New scanners herald end to frisking

Full-size scanners could be replaced by handheld wands or even 'X-ray specs' thanks to cheaper chips
Full-size scanners could be replaced by handheld wands or even 'X-ray specs' thanks to cheaper chips

Pervy security guards be warned, your days are numbered.

Electrical engineers from the University of California have created a new type of circuit for passive millimetre-wave imaging that should lead to cheap hand-held imaging systems for identifying concealed weapons at airports.

The new circuits use standard silicon semiconductor technology, while today's security imaging systems working in the same frequency range rely on expensive rare metals.

X-ray specs coming soon!

Imagers operating at millimetre waves are particularly useful because they pass through clothing largely or completely unaffected and can resolve images down to a millimetre scale, which is fine enough to identify small objects and separate items on a person's body.

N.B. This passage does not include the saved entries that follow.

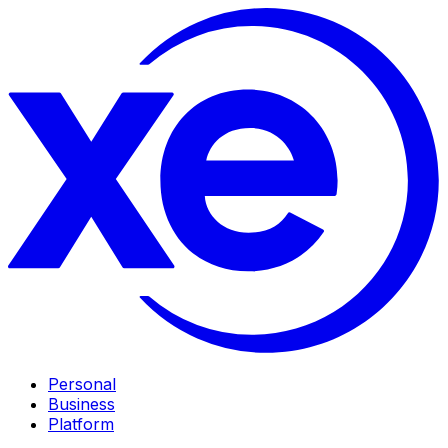
Personal
Business
Platform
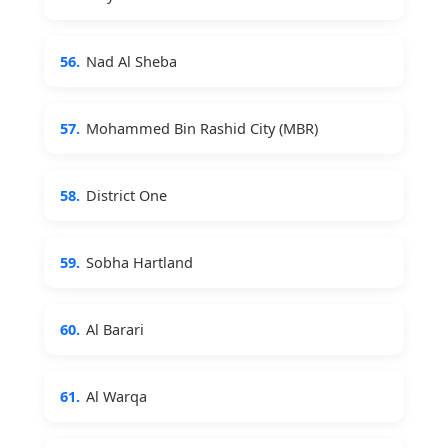
56.
Nad Al Sheba
57.
Mohammed Bin Rashid City (MBR)
58.
District One
59.
Sobha Hartland
60.
Al Barari
61.
Al Warqa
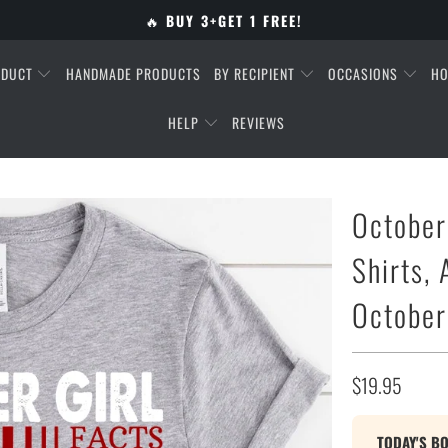
🔥
BUY 3+GET 1 FREE!
ODUCT
HANDMADE PRODUCTS
BY RECIPIENT
OCCASIONS
HO
HELP
REVIEWS
October
Shirts,
October
$19.95
TODAY'S B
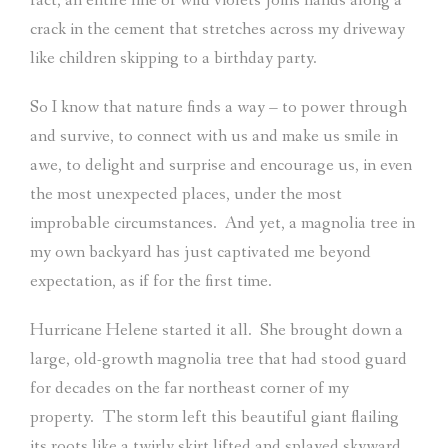
fact, an entire line of wild violets joins hands along a
crack in the cement that stretches across my driveway
like children skipping to a birthday party.
So I know that nature finds a way – to power through
and survive, to connect with us and make us smile in
awe, to delight and surprise and encourage us, in even
the most unexpected places, under the most
improbable circumstances.
And yet, a magnolia tree in
my own backyard has just captivated me beyond
expectation, as if for the first time.
Hurricane Helene started it all.
She brought down a
large, old-growth magnolia tree that had stood guard
for decades on the far northeast corner of my
property.
The storm left this beautiful giant flailing
its roots like a twirly skirt lifted and splayed skyward,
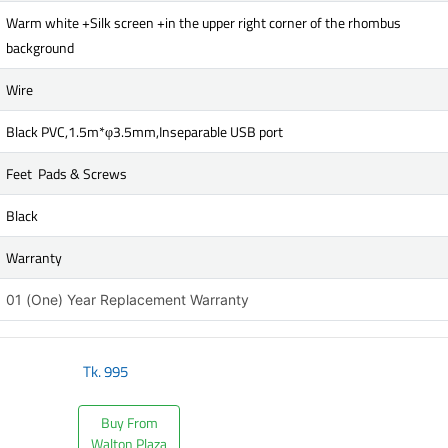
Warm white +Silk screen +in the upper right corner of the rhombus
background
Wire
Black PVC,1.5m*φ3.5mm,Inseparable USB port
Feet Pads & Screws
Black
Warranty
01 (One) Year Replacement Warranty
Tk.
995
Buy From
Walton Plaza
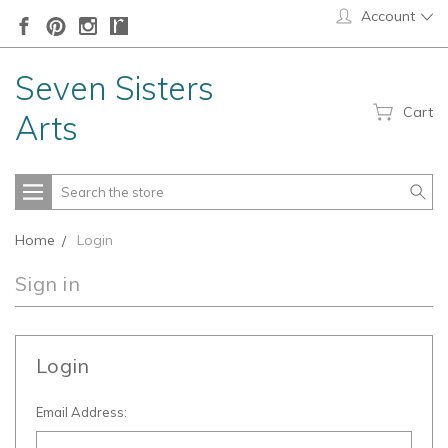
Account
Seven Sisters
Cart
Arts
Search
Home
Login
Sign in
Login
Email Address:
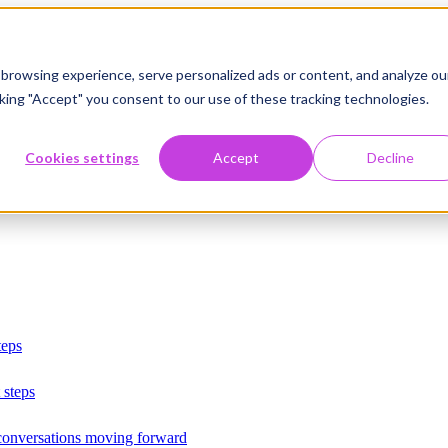
browsing experience, serve personalized ads or content, and analyze ou
licking "Accept" you consent to our use of these tracking technologies.
Cookies settings
Accept
Decline
teps
 steps
 conversations moving forward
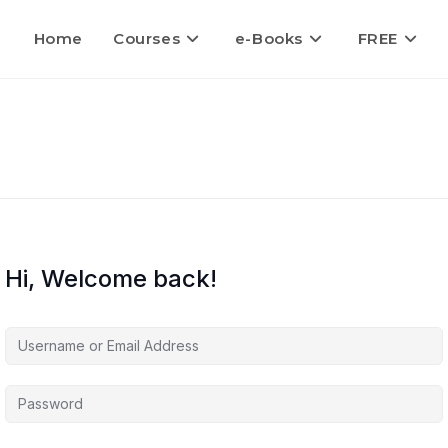
Home
Courses
e-Books
FREE
Hi, Welcome back!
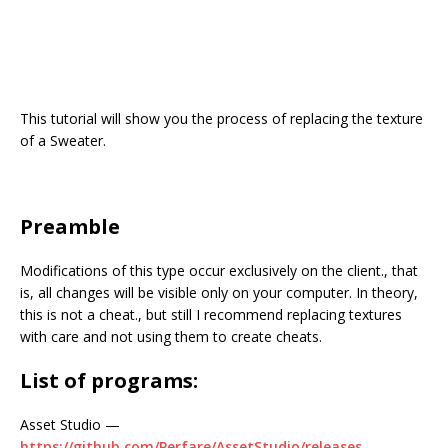
This tutorial will show you the process of replacing the texture
of a Sweater.
Preamble
Modifications of this type occur exclusively on the client., that
is, all changes will be visible only on your computer. In theory,
this is not a cheat., but still I recommend replacing textures
with care and not using them to create cheats.
List of programs:
Asset Studio —
https://github.com/Perfare/AssetStudio/releases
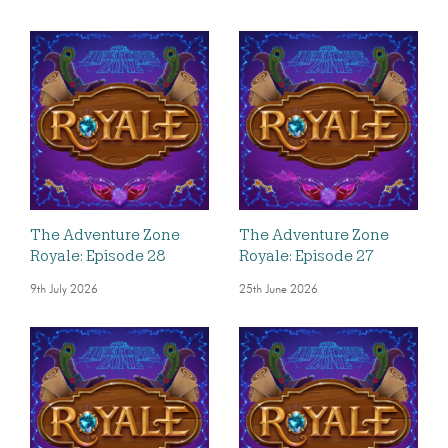
The Adventure Zone
The Adventure Zone
Royale: Episode 28
Royale: Episode 27
9th July 2026
25th June 2026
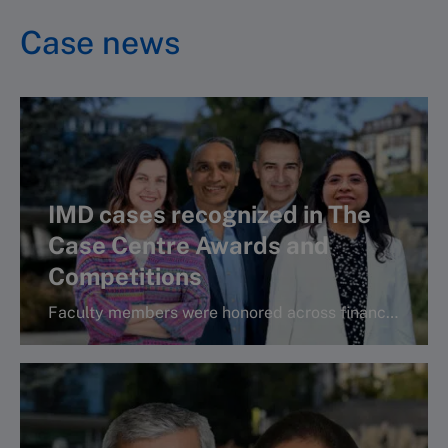
Case news
IMD cases recognized in The
Case Centre Awards and
Competitions
Faculty members were honored across finance, operations, and strategy categories, highlighting the global relevance and teaching impact of IMD’s cas
More info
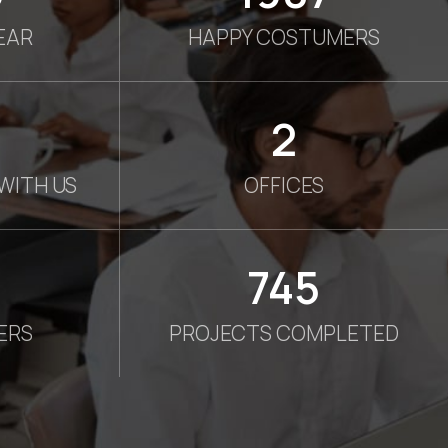
EAR
HAPPY COSTUMERS
2
WITH US
OFFICES
750
ERS
PROJECTS COMPLETED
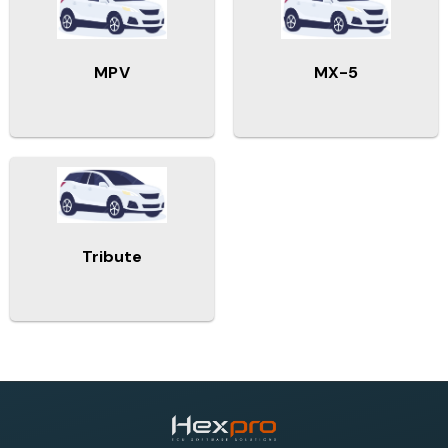
MPV
MX-5
Tribute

"By the size of the signal we detect, we can tell the temperature of the signal we are looking at," explained Gabriel Rebeiz, electrical engineering professor at UC San Diego. "A ceramic knife concealed against a person's leg, for instance, might appear half of one degree cooler than the rest of their body. We could then tell that something is there and we could exactly determine its shape."

Using signal processing, these kinds of scanners can put together an image of a temperature map of a person's body that includes objects underneath their clothing.